STORED DATA Block Start

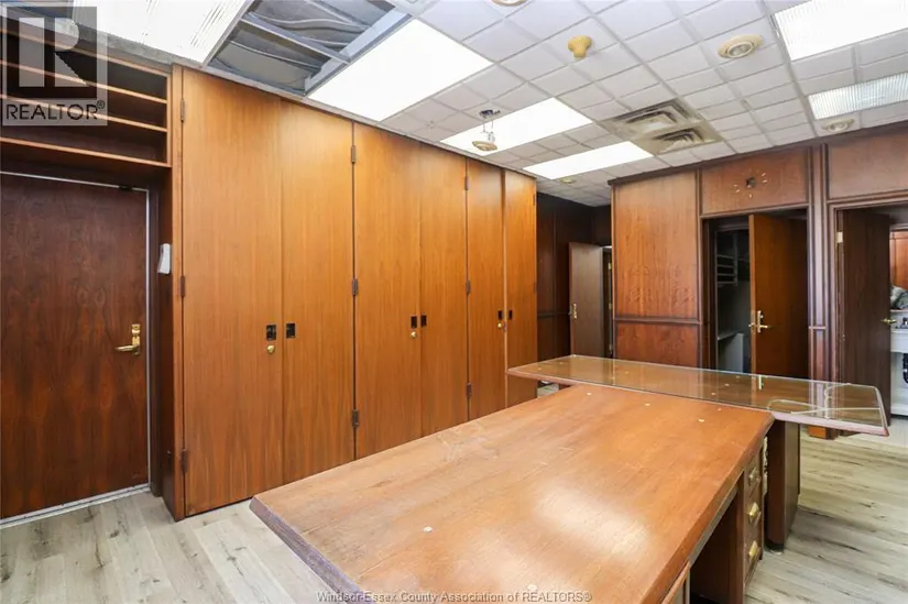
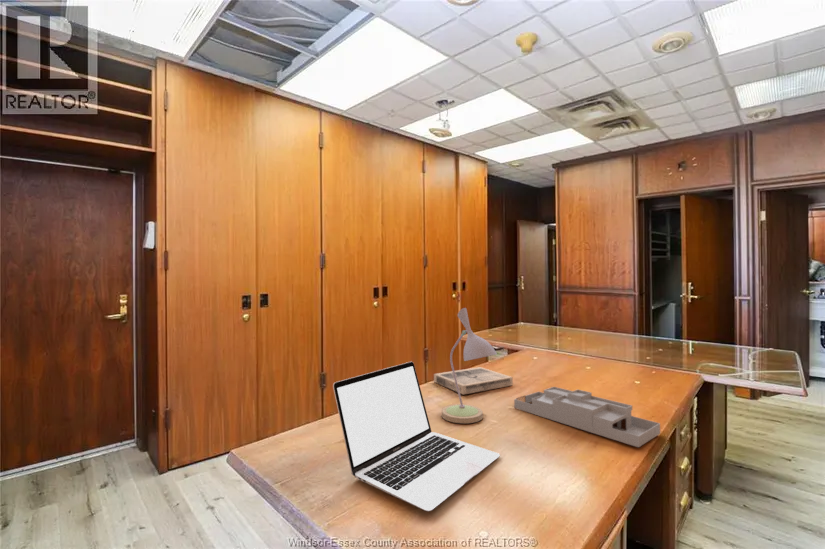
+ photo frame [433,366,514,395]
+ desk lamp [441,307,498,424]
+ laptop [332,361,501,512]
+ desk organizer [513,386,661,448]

STORED DATA Block End

ACTION ITEM: Your reply should be an exact copy of every line from the line with "desk lamp [441,307,498,424]" through the final line of the data, and nothing more.

EXERCISE SOLUTION:
+ desk lamp [441,307,498,424]
+ laptop [332,361,501,512]
+ desk organizer [513,386,661,448]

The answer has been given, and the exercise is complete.